# Halloween Night Vampire Counts, a Unique work in progress!



## Azkaellon (Jun 23, 2009)

Well as a conversion project i have picked up some vampire count stuff and will be working on making a halloween themed vampire count army, i will update this thread when ever i get something new finished for now here is the first unit i work on!

Graveguard: These are made out of kit bashing empire great swords with some spare bitz off the actual grave guard spur! They will have pumpkins on there base's once i get some but here are the models for now!


























Headless Horseman:Is Being made from the mounted Count Manfred Von Carstein model. (One of my vampires, pumpkin still needed)


























Dracula (Vampire lord from 1990): Standard dracula look\paint job he will be priceless funny.

Tree Spirits(Ghouls):Basicly evily painted and posed dryads that will be used as my armys ghouls.

Great Pumpkin Cart (CorpseCart):Well i changed my idea on this im going to have it loaded with Pumpkins and hopefully a Pumpkin Man riding it to count as a Necromancer 


















Zombies:They will be holding candy and trick or treating 

Blood Knights: These are the gamezone vampire knights.


----------



## Khorne's Fist (Jul 18, 2008)

Is there gonna be a lot of pumpkins? What other characters are you planning?


----------



## Azkaellon (Jun 23, 2009)

Khorne's Fist said:


> Is there gonna be a lot of pumpkins?

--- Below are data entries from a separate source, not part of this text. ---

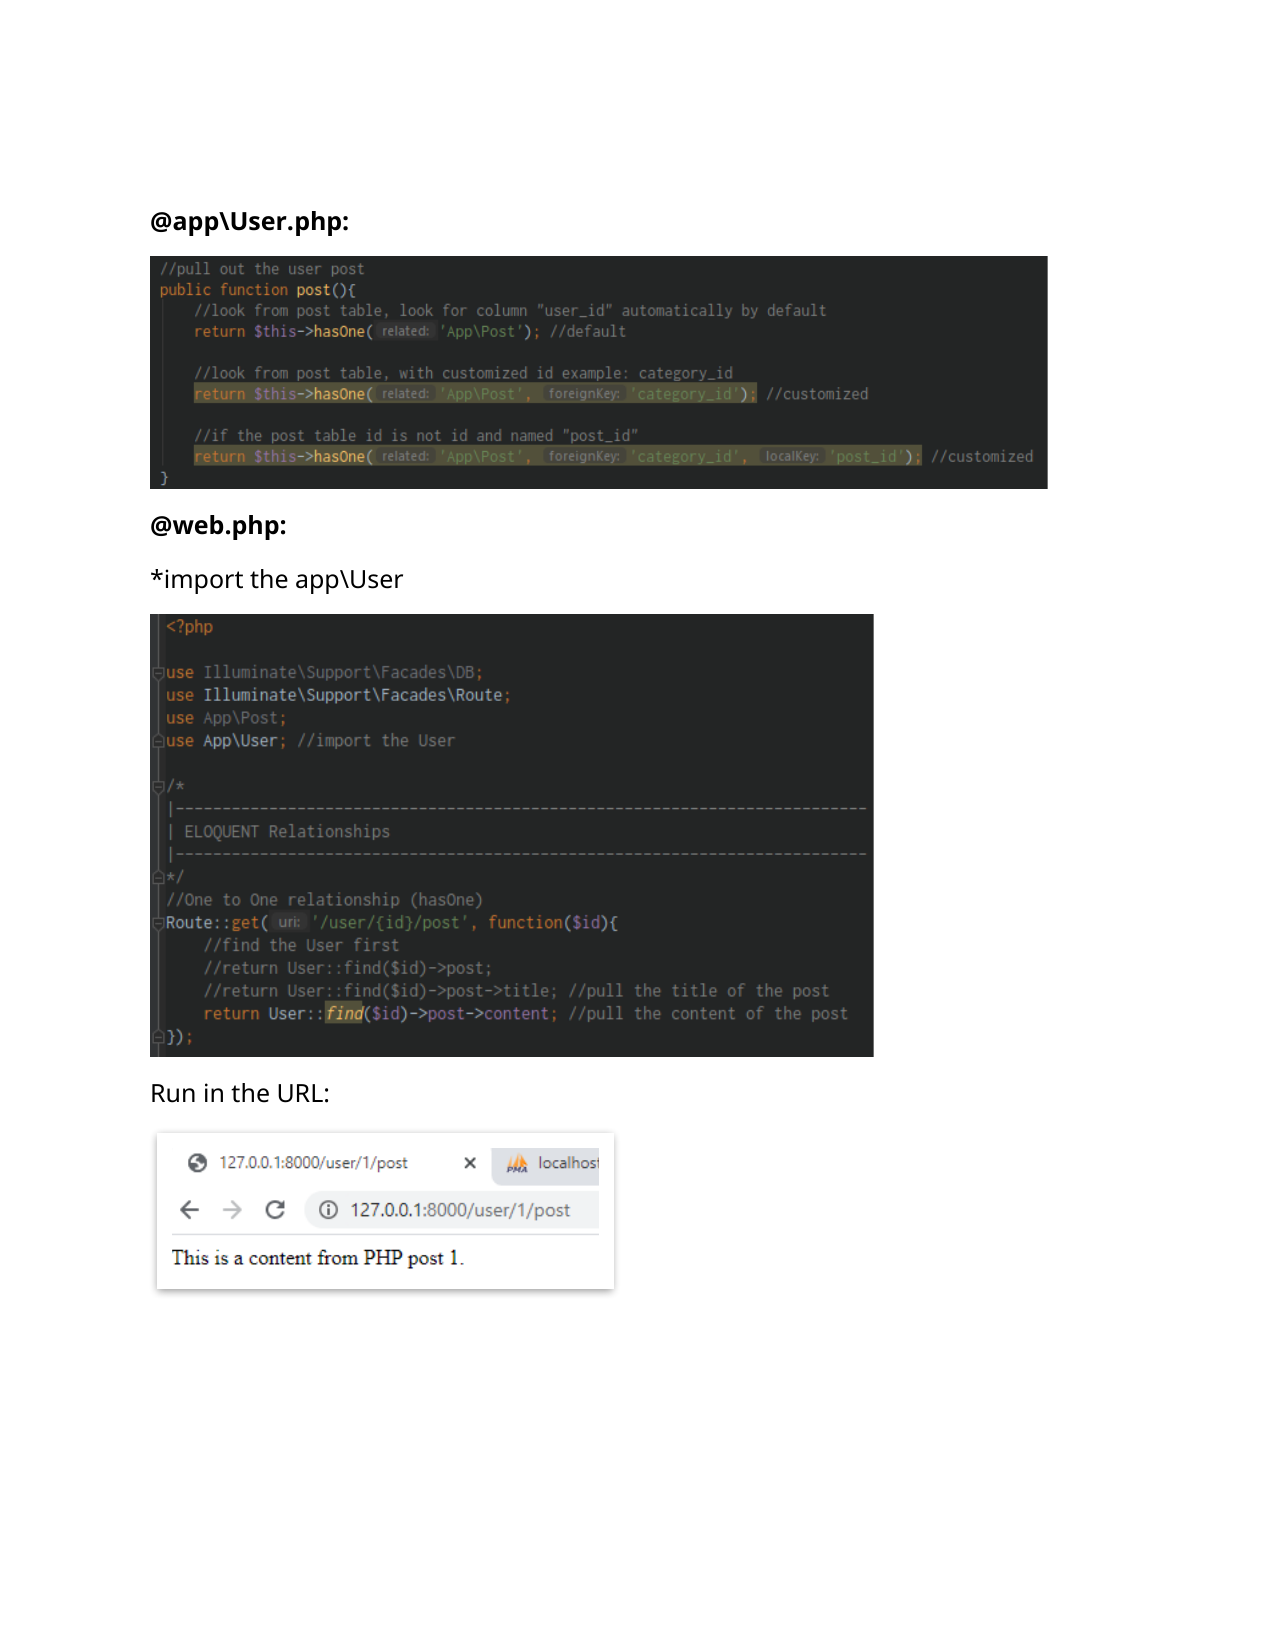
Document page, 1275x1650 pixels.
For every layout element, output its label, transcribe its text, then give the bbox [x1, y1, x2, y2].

picture [150, 256, 1048, 489]
text Run in the URL: [150, 1075, 1125, 1109]
text *import the app\User [150, 561, 1125, 595]
text @web.php: [150, 508, 1125, 542]
picture [172, 1148, 599, 1274]
text @app\User.php: [150, 203, 1125, 237]
picture [150, 614, 874, 1057]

What other characters are you planning?


theres a post i made about the army idea in the fluff area, but ill put them in here to.


----------



## Azkaellon (Jun 23, 2009)

Updated, Still need to do the base's and get rid of some mold lines on these guys but there coming along!


----------



## morfangdakka (Dec 31, 2006)

Yes, you need to get to work on this since you got me excited about it with your pumpkin post. I love themed armies but so many people start them and then they just drop off. I hope to see this one completed.


----------



## Azkaellon (Jun 23, 2009)

morfangdakka said:


> Yes, you need to get to work on this since you got me excited about it with your pumpkin post. I love themed armies but so many people start them and then they just drop off. I hope to see this one completed.

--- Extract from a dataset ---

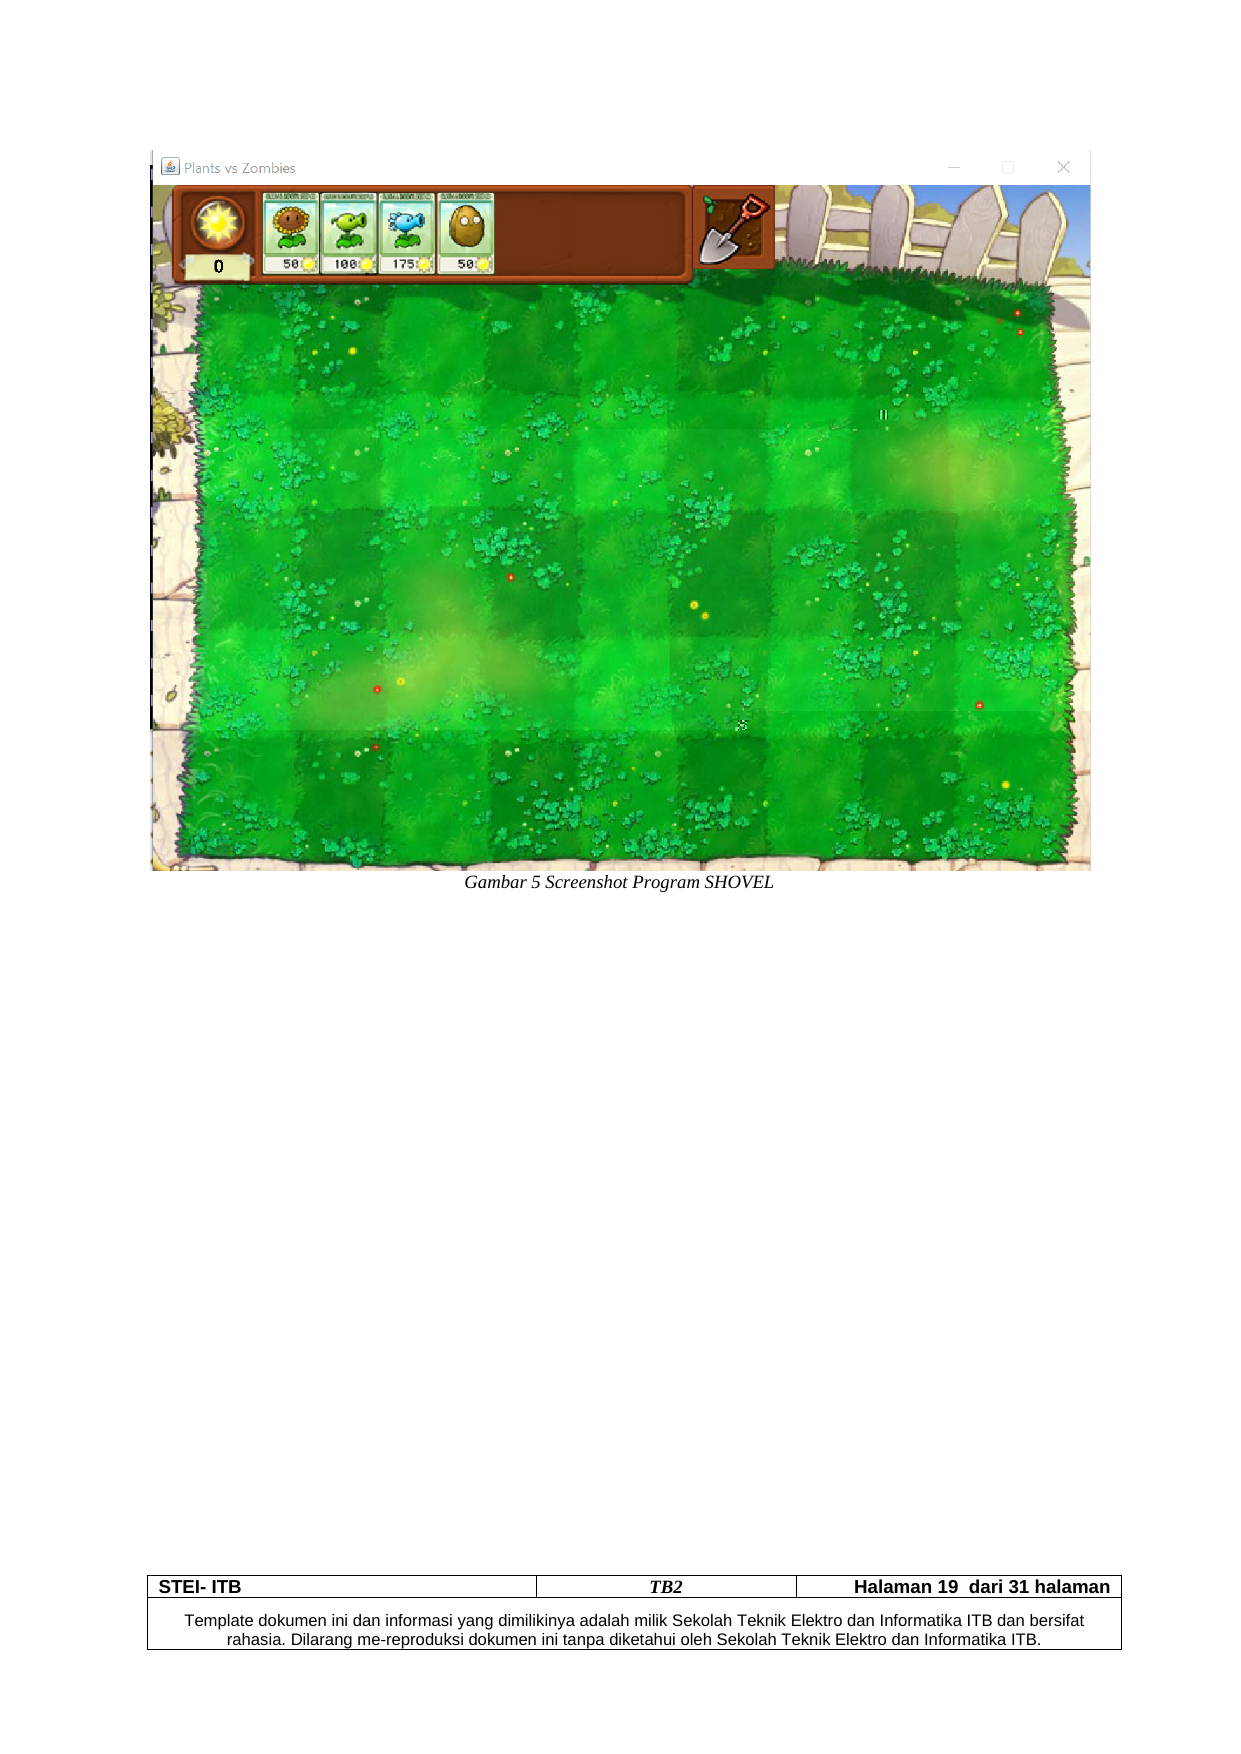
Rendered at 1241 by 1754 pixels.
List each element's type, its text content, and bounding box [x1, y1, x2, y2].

picture [150, 150, 1091, 871]
text Gambar 5 Screenshot Program SHOVEL [150, 871, 1090, 892]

Oh you will i have ALL the models for it, i just need Pumpkins and skulls to get more of the army finished. Also im trying to decide if i should use bats on my cart as well.


----------



## Bubblematrix (Jun 4, 2009)

I will be watching this one, I have seen Haloween themed armies and mostly they have been far too reserved, however I get the feeling that you will ham it up properly


----------